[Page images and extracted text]
=== Section Start ===
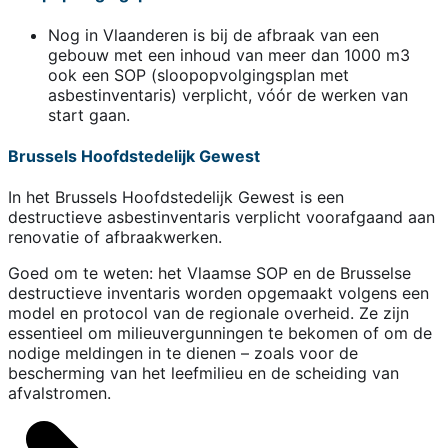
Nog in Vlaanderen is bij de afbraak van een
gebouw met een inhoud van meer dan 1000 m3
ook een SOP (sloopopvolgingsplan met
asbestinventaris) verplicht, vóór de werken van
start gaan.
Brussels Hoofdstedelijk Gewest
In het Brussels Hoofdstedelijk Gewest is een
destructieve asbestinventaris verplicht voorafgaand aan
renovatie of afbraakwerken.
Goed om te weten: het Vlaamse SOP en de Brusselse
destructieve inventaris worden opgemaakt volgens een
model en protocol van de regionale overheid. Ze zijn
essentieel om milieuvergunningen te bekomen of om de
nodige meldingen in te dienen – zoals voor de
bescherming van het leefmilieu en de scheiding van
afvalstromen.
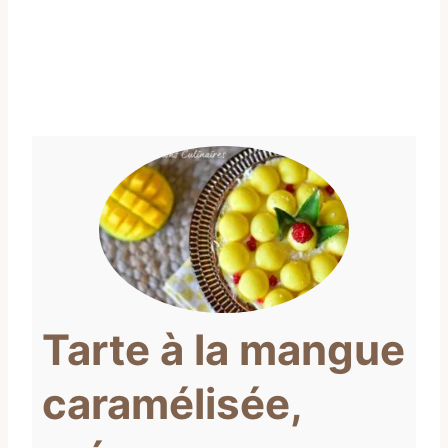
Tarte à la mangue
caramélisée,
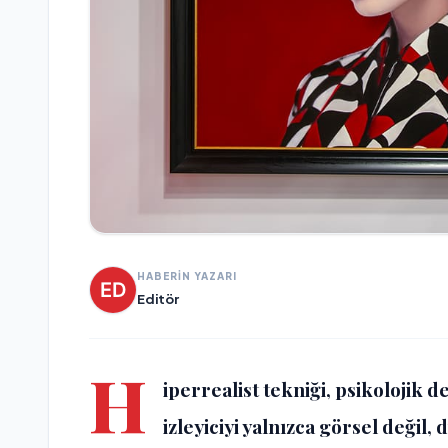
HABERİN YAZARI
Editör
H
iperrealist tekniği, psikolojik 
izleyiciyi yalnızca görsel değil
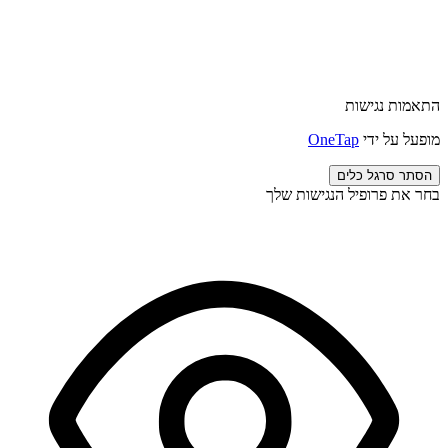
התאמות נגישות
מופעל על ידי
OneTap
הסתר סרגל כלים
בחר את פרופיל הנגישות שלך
=== Section End ===
=== Section Start ===
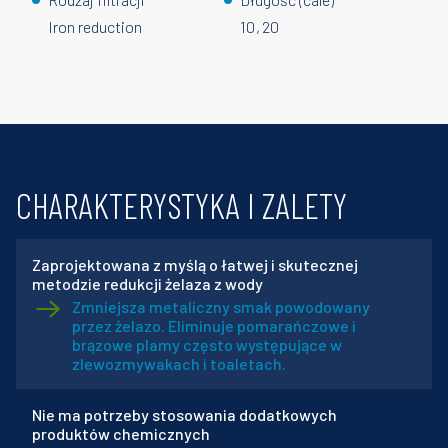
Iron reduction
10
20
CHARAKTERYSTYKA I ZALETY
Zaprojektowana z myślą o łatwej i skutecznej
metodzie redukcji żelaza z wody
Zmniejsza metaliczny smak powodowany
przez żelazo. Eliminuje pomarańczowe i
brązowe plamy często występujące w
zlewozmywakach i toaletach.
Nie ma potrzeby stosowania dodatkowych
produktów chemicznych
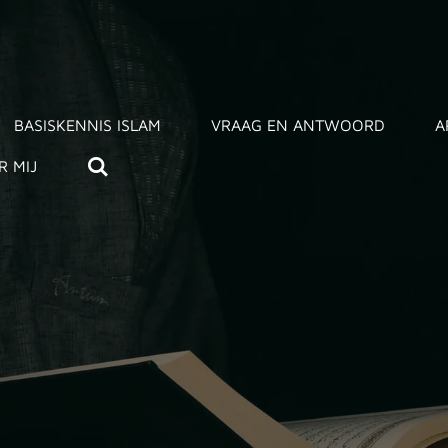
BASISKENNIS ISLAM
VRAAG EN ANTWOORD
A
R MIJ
=== Section End ===
Try it ▸
The expected output is the lines above from the one containing "Tarte à la mangue" to the one containing "בחר את פרופיל הנגישות שלך", both ends included, reproduced exactly with every picture left out.

Result of the exercise ▸
Tarte à la mangue
caramélisée,
HABERİN YAZARI
Editör
H
iperrealist tekniği, psikolojik 
izleyiciyi yalnızca görsel değil
התאמות נגישות
מופעל על ידי
OneTap
הסתר סרגל כלים
בחר את פרופיל הנגישות שלך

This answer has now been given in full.